The records that follow are to be printed exactly, with no images.

□ □ □ □ □ □ □

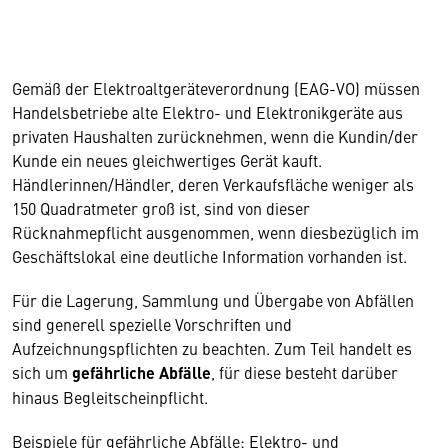
Gemäß der Elektroaltgeräteverordnung (EAG-VO) müssen
Handelsbetriebe alte Elektro- und Elektronikgeräte aus
privaten Haushalten zurücknehmen, wenn die Kundin/der
Kunde ein neues gleichwertiges Gerät kauft.
Händlerinnen/Händler, deren Verkaufsfläche weniger als
150 Quadratmeter groß ist, sind von dieser
Rücknahmepflicht ausgenommen, wenn diesbezüglich im
Geschäftslokal eine deutliche Information vorhanden ist.
Für die Lagerung, Sammlung und Übergabe von Abfällen
sind generell spezielle Vorschriften und
Aufzeichnungspflichten zu beachten. Zum Teil handelt es
sich um
gefährliche Abfälle
, für diese besteht darüber
hinaus Begleitscheinpflicht.
Beispiele für gefährliche Abfälle: Elektro- und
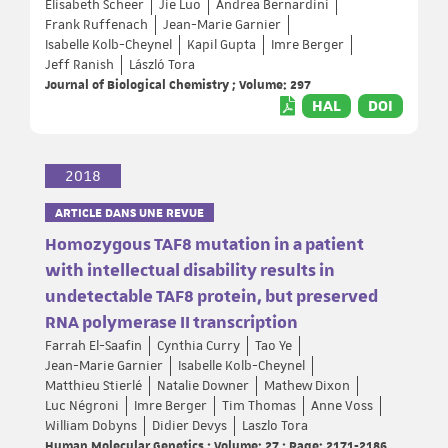
Elisabeth Scheer
Jie Luo
Andrea Bernardini
Frank Ruffenach
Jean-Marie Garnier
Isabelle Kolb-Cheynel
Kapil Gupta
Imre Berger
Jeff Ranish
László Tora
Journal of Biological Chemistry ; Volume: 297
HAL
DOI
2018
ARTICLE DANS UNE REVUE
Homozygous TAF8 mutation in a patient
with intellectual disability results in
undetectable TAF8 protein, but preserved
RNA polymerase II transcription
Farrah El-Saafin
Cynthia Curry
Tao Ye
Jean-Marie Garnier
Isabelle Kolb-Cheynel
Matthieu Stierlé
Natalie Downer
Mathew Dixon
Luc Négroni
Imre Berger
Tim Thomas
Anne Voss
William Dobyns
Didier Devys
Laszlo Tora
Human Molecular Genetics ; Volume: 27 ; Page: 2171-2186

□ □ □ □ □ □ □

Answer to this problem
Gemäß der Elektroaltgeräteverordnung (EAG-VO) müssen
Handelsbetriebe alte Elektro- und Elektronikgeräte aus
privaten Haushalten zurücknehmen, wenn die Kundin/der
Kunde ein neues gleichwertiges Gerät kauft.
Händlerinnen/Händler, deren Verkaufsfläche weniger als
150 Quadratmeter groß ist, sind von dieser
Rücknahmepflicht ausgenommen, wenn diesbezüglich im
Geschäftslokal eine deutliche Information vorhanden ist.
Für die Lagerung, Sammlung und Übergabe von Abfällen
sind generell spezielle Vorschriften und
Aufzeichnungspflichten zu beachten. Zum Teil handelt es
sich um
gefährliche Abfälle
, für diese besteht darüber
hinaus Begleitscheinpflicht.
Beispiele für gefährliche Abfälle: Elektro- und
Elisabeth Scheer
Jie Luo
Andrea Bernardini
Frank Ruffenach
Jean-Marie Garnier
Isabelle Kolb-Cheynel
Kapil Gupta
Imre Berger
Jeff Ranish
László Tora
Journal of Biological Chemistry ; Volume: 297
HAL
DOI
2018
ARTICLE DANS UNE REVUE
Homozygous TAF8 mutation in a patient
with intellectual disability results in
undetectable TAF8 protein, but preserved
RNA polymerase II transcription
Farrah El-Saafin
Cynthia Curry
Tao Ye
Jean-Marie Garnier
Isabelle Kolb-Cheynel
Matthieu Stierlé
Natalie Downer
Mathew Dixon
Luc Négroni
Imre Berger
Tim Thomas
Anne Voss
William Dobyns
Didier Devys
Laszlo Tora
Human Molecular Genetics ; Volume: 27 ; Page: 2171-2186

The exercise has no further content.